Plus loin, des vieilles, le visage serré dans des fichus noirs, couvent leurs œufs d’un regard perçant. Elles papotent, échangent les nouvelles tout en jetant à la dérobée un œil vif sur un éventuel acheteur. Elles appâtent le client avec d’autres produits : baies de genévrier dont on fait une boisson fermentée ou non selon sa religion, petit fagot de pin, herbes médicinales, poivrons marinés, grosses chaussettes et gilets tricotés avec la laine de leurs moutons. Les visages sont hâlés, aussi ridés que leurs pommes, les mains déformées par le labeur tandis les yeux clairs nous dévisagent avec une méfiance prête à céder le pas à la malice. Elles gèrent leurs petites affaires avec une fausse indifférence comme si ces pauvres billets froissés dans une boîte cabossée ne résumaient pas leur survie, mais du superflu, une coquetterie en somme.

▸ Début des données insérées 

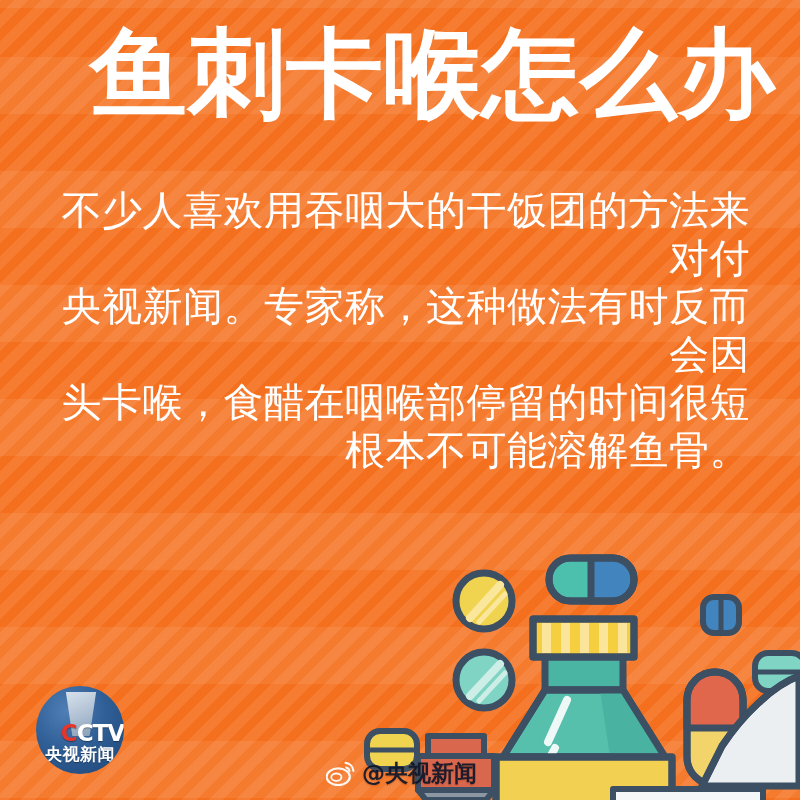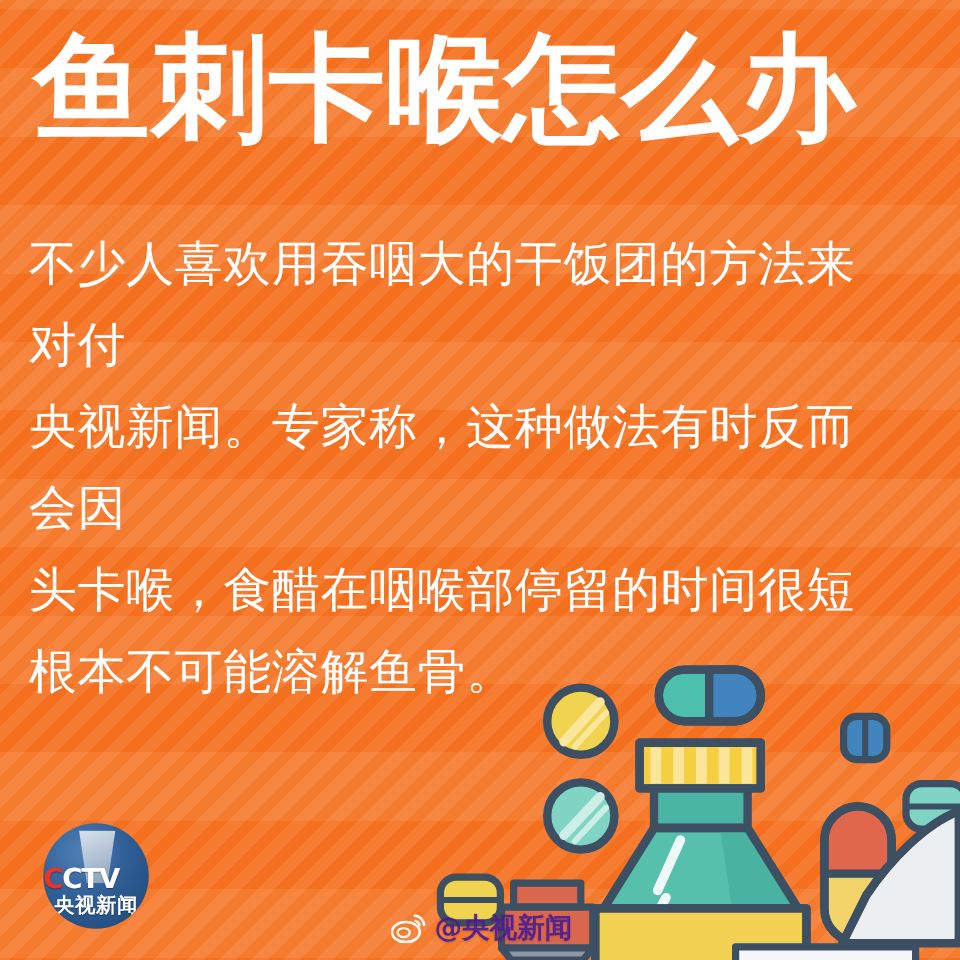"鱼刺卡喉怎么办" .content { text-align: none -> right }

Elles repartiront la boîte vide mais ployant sous les poids des produits de première nécessité, farine, savon, médicament, qui gonflent leurs sacs et leur cœur de fierté. Vieilles silhouettes sombres, elles sourient, les rusées, d’avoir réussi cette semaine encore à déjouer les tracasseries du temps et de la misère.

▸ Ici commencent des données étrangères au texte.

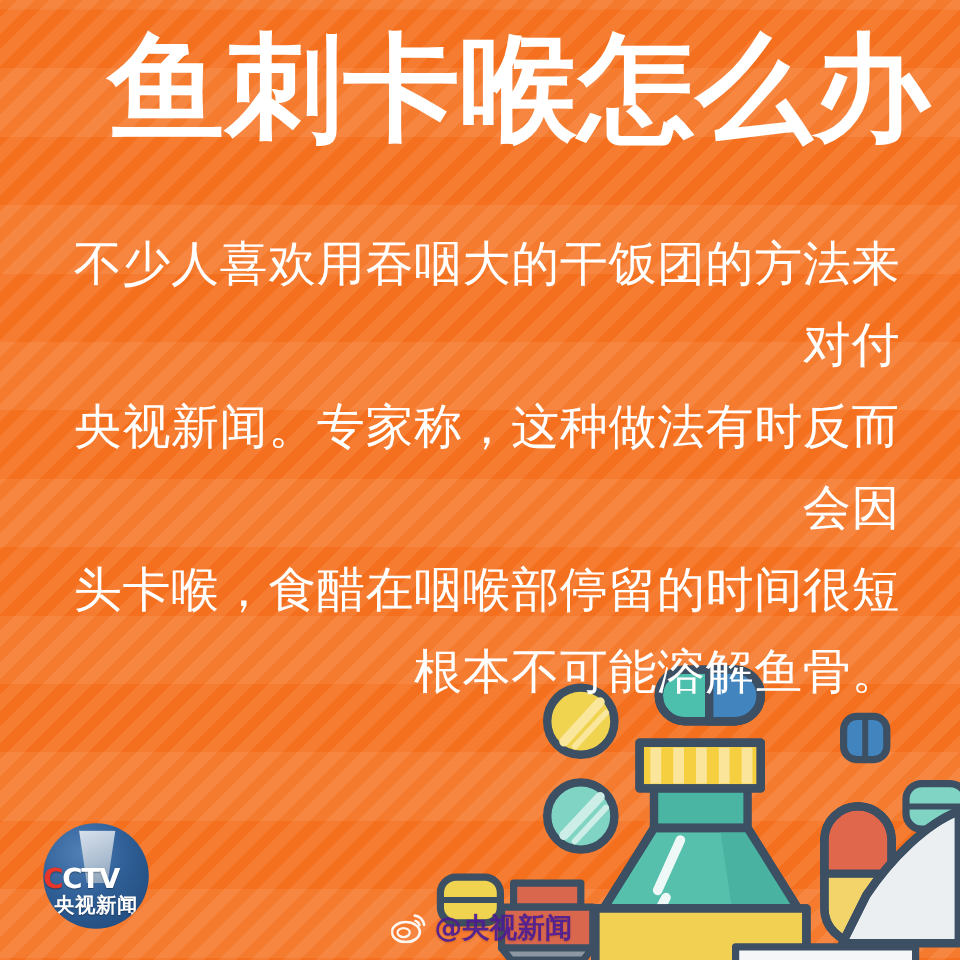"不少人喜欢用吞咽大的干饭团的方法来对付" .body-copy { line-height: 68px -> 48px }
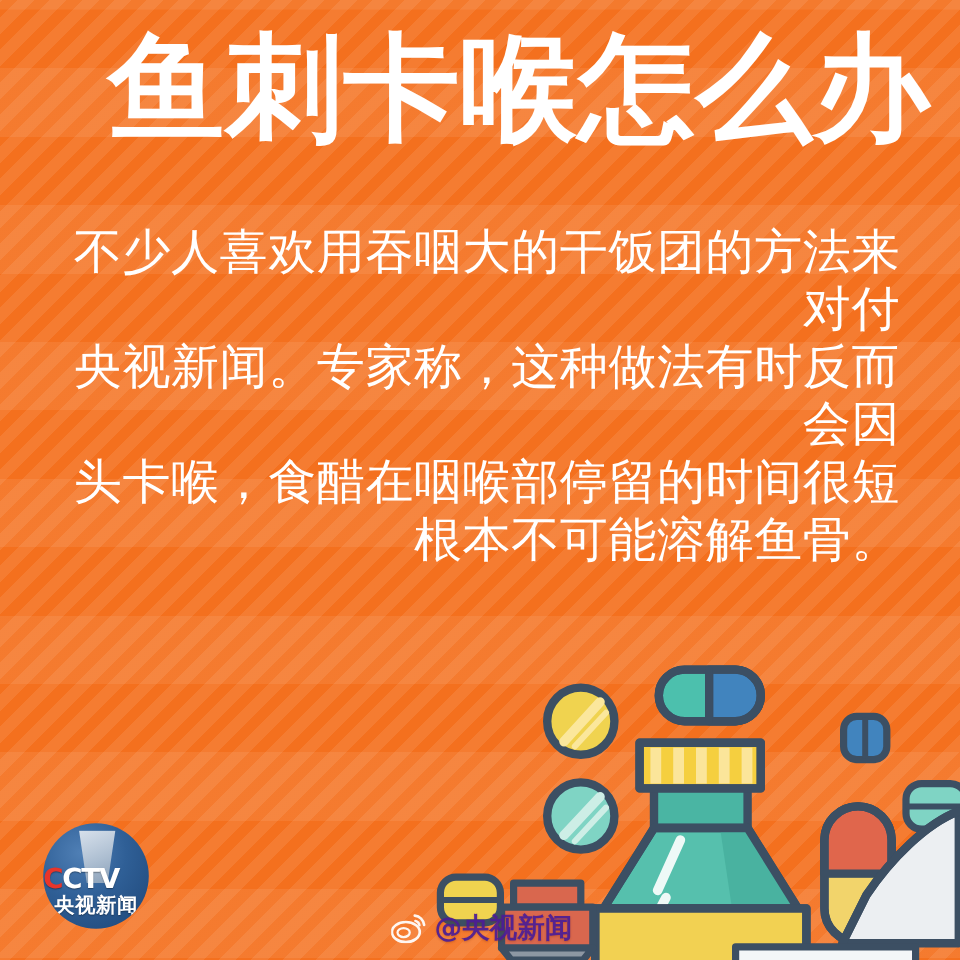"CCTV" .cctv-letters { text-align: left -> right }
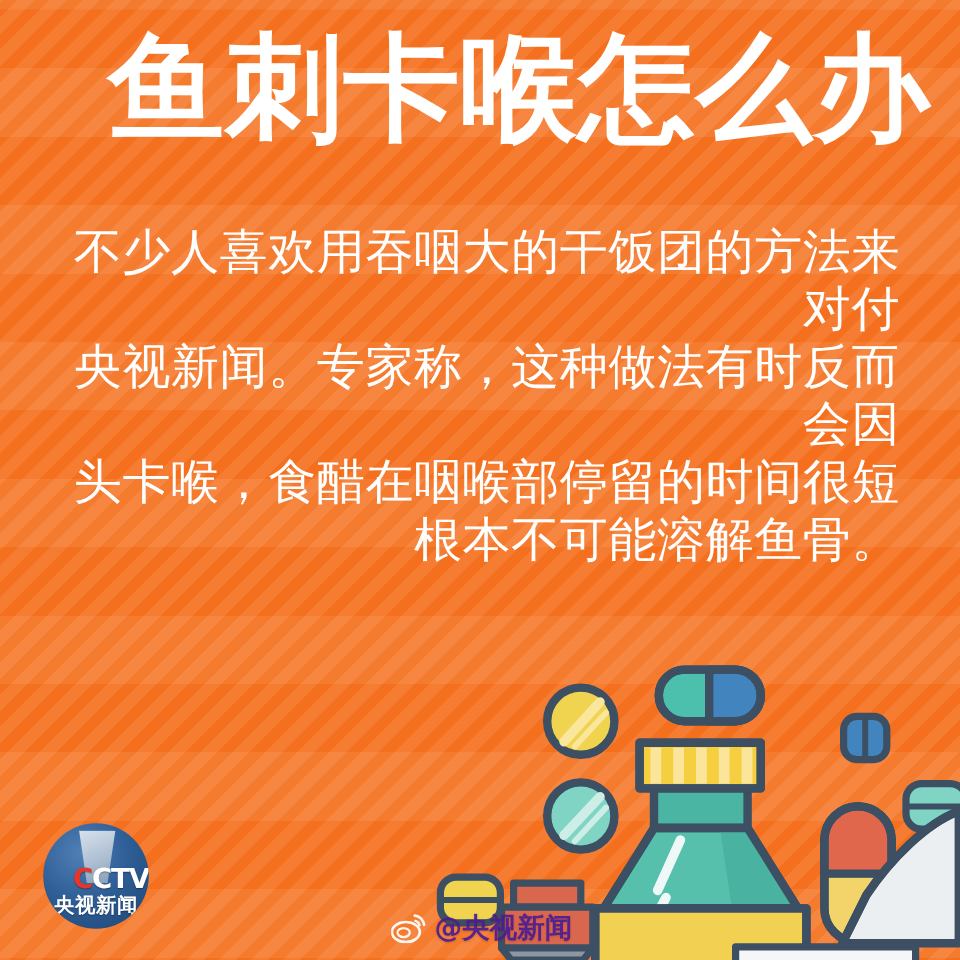"@央视新闻" .weibo-text { color: #4c1d95 -> #0f172a }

Dans l’enceinte du marché, les étals explosent sous les fruits et légumes, feu d’artifice maraîcher et parfumé. La main se glisse, comme par mégarde, dans le ruissellement satiné des lentilles et des haricots. Ambres blonds et sucrés, les pots de miel capturent un timide rayon de soleil. Une odeur forte, presque nauséeuse s’échappe insidieusement à travers les interstices des tinettes de bois clair, cerclées de branches de noisetier, où reposent, pâlots, le beurre et les fromages frais. Ribambelle érotique et synthétique, des soutiens-gorge s’offrent aux regards concupiscents des hommes, rêveurs de courbes douces et généreuses, et à l’observation experte des femmes qui en veulent pour leur argent. Un bric-à-brac de jouets de quatre-sous socialise des poupées blondes peroxidées, des pistolets à plomb, des chars d’assauts miniatures et des oursons qui perdent déjà leur fourrure. Des balais de paille, grand-frères ménagers, veillent sur des casseroles rutilantes et sur l’inévitable armada éphémère de la vaisselle en plastique.
Sur la grand-route qui longe la Rascka, on vend des arbres à planter et du matériel agricole d’occasion. Les tracteurs rutilent comme des camions de pompier à la veille de la parade. Un petit pont de bois délimite le secteur légal du marché noir. Téléphones portables, tv, frigos, chaînes hifi. On peut même passer commande. Les prix sont donnés en euros ou en francs suisses. Les Tsiganes essaient de revendre ce qu’ils ont récupéré à un peu moins miséreux qu’eux : méli-mélo mélancolique, vêtements et sacs de farine ou de haricots blancs donnés par la Croix Rouge. A quelques mètres, les poules deviennent hystériques emprisonnées dans leurs cartons depuis le potron-minet, les oies cancanent furieusement et des paysans, même pas endimanchés, essaient sans trop de conviction d’organiser des combats de coqs. Les lapins, flegmatiques, grignotent des feuilles de pissenlit. Le bal des mercedes flambant neuves tournent et retournent, à 30km à l’heure, autour du marché.Valse novi-pazaroise lente et fatiguée. Vers seize heures, les derniers étals se vident. C’est l’heure du déjeuner. Ne flotte dans l’air qu’une tenace odeur de café grillé.